Quantum-Inspired Tensor Neural Networks for Partial Differential Equations
This addresses computational bottlenecks for researchers and practitioners in fields like finance and engineering who solve PDEs, though it is incremental as it builds on existing tensor network ideas.
The paper tackled the training time and memory constraints of deep learning methods for solving high-dimensional partial differential equations (PDEs) by implementing Tensor Neural Networks (TNN), a quantum-inspired architecture, and demonstrated that TNN achieves the same accuracy as classical Dense Neural Networks (DNN) with significant parameter savings and faster training.
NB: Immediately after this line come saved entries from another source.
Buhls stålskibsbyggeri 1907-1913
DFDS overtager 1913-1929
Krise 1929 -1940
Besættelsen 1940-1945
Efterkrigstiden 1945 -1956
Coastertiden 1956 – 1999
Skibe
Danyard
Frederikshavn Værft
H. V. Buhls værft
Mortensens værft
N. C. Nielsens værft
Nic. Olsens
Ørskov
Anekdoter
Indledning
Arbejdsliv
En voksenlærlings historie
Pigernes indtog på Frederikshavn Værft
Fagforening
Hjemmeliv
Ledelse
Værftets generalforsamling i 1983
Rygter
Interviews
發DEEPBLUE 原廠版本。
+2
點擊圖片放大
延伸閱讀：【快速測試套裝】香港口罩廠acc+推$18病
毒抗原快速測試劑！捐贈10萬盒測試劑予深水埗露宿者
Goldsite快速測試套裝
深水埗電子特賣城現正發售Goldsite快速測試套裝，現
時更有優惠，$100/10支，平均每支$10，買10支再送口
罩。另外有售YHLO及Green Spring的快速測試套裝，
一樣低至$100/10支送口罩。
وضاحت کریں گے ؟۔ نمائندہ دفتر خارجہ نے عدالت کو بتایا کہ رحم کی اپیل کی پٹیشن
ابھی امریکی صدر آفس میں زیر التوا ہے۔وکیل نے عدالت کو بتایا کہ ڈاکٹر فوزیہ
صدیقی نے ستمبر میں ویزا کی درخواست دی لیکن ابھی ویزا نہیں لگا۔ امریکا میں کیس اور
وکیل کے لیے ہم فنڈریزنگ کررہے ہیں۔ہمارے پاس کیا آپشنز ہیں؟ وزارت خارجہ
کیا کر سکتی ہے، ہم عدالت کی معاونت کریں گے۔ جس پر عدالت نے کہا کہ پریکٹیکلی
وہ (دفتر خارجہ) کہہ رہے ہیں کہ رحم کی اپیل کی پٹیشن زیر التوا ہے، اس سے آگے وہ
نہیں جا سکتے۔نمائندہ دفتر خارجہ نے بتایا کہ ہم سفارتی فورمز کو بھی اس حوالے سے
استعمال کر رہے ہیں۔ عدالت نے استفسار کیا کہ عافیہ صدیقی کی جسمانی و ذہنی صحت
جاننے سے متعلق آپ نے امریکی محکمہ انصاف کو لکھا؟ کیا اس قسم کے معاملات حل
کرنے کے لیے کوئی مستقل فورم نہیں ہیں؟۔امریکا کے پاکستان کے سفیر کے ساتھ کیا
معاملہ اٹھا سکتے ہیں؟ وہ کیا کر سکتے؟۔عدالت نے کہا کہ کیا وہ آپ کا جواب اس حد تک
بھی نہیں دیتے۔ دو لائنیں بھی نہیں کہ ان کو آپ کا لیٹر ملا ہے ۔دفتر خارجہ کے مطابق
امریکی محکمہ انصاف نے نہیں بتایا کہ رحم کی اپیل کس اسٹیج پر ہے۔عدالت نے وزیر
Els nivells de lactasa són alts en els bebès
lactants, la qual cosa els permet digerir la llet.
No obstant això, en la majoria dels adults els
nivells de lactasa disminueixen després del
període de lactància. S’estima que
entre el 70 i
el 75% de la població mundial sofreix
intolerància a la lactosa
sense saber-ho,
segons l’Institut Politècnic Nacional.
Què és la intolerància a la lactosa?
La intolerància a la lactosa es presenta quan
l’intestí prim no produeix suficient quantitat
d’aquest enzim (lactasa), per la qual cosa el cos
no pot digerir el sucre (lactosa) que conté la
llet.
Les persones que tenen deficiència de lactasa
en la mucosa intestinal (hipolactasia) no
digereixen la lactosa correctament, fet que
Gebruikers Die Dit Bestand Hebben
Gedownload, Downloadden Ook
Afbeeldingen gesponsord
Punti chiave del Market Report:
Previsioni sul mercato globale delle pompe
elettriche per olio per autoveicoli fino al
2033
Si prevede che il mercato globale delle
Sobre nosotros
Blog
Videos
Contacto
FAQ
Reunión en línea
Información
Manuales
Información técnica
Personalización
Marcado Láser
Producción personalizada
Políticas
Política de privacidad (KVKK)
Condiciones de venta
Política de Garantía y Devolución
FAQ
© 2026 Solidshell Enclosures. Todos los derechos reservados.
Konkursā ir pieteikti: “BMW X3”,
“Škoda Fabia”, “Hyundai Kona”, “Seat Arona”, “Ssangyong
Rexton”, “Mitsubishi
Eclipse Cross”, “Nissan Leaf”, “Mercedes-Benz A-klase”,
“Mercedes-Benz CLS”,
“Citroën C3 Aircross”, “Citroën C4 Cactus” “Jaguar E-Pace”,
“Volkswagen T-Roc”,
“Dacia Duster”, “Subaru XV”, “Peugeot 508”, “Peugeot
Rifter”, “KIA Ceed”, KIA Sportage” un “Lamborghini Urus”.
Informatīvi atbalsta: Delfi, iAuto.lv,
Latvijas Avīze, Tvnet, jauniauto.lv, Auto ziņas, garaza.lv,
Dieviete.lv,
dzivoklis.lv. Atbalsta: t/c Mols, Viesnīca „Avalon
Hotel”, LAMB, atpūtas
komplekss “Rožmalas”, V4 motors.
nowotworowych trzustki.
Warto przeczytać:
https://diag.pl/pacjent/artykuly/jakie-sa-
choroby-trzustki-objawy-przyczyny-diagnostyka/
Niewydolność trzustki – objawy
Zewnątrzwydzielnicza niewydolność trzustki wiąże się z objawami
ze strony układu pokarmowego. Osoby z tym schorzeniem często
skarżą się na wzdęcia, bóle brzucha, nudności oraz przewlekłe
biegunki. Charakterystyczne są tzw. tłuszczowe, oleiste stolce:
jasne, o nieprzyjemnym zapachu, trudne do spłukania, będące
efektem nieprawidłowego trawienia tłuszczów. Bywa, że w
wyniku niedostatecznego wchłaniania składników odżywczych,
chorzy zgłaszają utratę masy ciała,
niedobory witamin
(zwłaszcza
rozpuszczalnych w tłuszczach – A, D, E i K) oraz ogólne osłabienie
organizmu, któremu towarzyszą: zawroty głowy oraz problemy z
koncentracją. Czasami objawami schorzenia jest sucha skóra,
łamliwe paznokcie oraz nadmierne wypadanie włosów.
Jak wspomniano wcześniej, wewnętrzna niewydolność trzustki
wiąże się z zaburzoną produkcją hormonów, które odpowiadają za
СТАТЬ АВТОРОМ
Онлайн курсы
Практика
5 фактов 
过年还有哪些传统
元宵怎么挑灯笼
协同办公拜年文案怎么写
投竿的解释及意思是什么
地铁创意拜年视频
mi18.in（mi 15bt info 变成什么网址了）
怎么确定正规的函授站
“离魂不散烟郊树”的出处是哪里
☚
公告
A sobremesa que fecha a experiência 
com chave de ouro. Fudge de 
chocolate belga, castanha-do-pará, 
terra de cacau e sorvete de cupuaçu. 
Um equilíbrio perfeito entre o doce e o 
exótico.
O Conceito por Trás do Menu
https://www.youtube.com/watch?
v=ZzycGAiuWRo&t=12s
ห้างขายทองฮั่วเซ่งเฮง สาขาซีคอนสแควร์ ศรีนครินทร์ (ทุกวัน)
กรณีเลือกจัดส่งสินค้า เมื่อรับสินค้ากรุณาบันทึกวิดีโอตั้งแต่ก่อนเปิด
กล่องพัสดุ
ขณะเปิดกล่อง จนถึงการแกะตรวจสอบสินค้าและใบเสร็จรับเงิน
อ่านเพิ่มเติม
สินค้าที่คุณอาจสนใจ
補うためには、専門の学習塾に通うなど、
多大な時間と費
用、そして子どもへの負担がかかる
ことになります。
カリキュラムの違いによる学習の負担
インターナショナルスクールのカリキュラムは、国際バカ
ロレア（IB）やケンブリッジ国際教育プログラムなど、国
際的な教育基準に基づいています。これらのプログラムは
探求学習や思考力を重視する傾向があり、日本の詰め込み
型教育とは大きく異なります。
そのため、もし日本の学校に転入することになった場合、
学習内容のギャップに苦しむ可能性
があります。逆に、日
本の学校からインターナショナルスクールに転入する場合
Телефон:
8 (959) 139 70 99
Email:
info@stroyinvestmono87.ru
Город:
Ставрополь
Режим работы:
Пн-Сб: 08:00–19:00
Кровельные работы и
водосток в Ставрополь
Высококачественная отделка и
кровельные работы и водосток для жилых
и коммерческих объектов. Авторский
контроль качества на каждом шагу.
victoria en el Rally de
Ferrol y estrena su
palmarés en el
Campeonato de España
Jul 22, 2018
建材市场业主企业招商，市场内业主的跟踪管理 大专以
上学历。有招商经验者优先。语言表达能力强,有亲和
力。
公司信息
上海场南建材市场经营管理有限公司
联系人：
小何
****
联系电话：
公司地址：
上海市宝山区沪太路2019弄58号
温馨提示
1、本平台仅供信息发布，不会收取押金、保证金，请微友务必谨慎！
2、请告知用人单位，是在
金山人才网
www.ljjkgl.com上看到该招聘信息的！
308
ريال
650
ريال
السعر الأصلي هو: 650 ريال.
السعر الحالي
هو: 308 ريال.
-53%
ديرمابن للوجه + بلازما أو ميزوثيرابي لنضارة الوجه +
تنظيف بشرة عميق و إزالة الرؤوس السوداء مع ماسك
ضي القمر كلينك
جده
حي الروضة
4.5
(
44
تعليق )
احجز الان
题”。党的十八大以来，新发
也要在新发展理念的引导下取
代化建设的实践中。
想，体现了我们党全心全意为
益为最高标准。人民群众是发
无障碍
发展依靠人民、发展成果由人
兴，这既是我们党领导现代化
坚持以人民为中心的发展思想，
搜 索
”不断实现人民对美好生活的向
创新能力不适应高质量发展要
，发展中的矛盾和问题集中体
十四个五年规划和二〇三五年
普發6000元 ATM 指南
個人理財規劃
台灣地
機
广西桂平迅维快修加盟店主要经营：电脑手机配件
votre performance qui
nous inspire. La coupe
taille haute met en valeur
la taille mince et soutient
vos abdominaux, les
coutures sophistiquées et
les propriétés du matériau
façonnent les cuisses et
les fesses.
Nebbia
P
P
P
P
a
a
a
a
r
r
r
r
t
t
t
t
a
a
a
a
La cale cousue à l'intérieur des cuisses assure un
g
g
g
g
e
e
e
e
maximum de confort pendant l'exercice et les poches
Partial Differential Equations (PDEs) are used to model a variety of dynamical systems in science and engineering. Recent advances in deep learning have enabled us to solve them in a higher dimension by addressing the curse of dimensionality in new ways. However, deep learning methods are constrained by training time and memory. To tackle these shortcomings, we implement Tensor Neural Networks (TNN), a quantum-inspired neural network architecture that leverages Tensor Network ideas to improve upon deep learning approaches. We demonstrate that TNN provide significant parameter savings while attaining the same accuracy as compared to the classical Dense Neural Network (DNN). In addition, we also show how TNN can be trained faster than DNN for the same accuracy. We benchmark TNN by applying them to solve parabolic PDEs, specifically the Black-Scholes-Barenblatt equation, widely used in financial pricing theory, empirically showing the advantages of TNN over DNN. Further examples, such as the Hamilton-Jacobi-Bellman equation, are also discussed.